— SET TASK —
Count the lines below that contain the string "read", matching case exactly, and give only that number.

— INPUT ROWS —
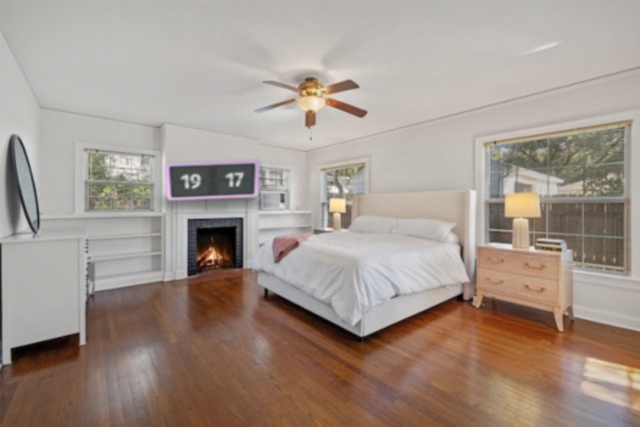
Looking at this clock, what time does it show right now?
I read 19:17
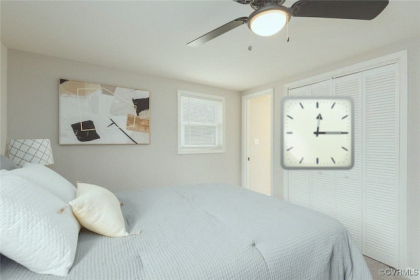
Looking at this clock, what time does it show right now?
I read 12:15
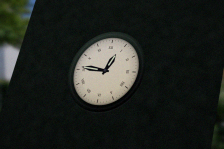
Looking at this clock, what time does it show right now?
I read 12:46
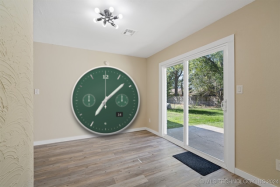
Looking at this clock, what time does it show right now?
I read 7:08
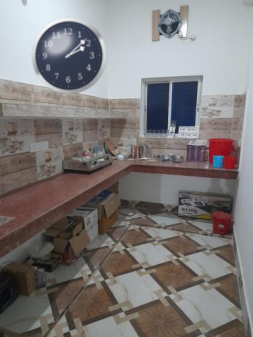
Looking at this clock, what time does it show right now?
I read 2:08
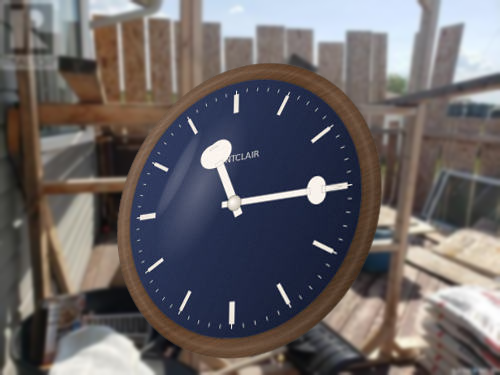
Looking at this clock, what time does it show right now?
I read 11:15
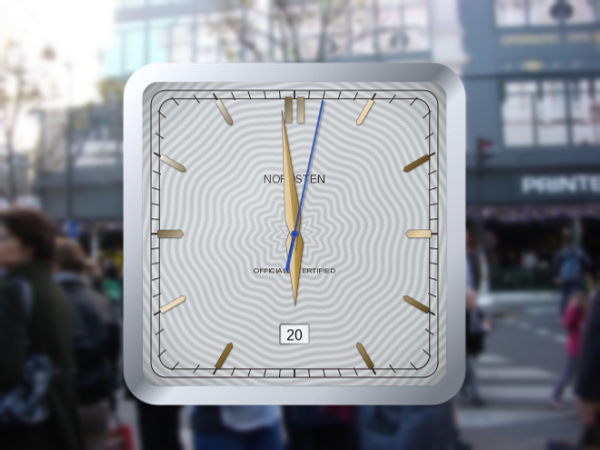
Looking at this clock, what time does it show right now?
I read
==
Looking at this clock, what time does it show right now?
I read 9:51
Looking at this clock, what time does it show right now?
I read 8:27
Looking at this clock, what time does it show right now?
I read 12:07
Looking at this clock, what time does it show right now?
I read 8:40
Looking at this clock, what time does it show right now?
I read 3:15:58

— ANSWER TO THE PROBLEM —
12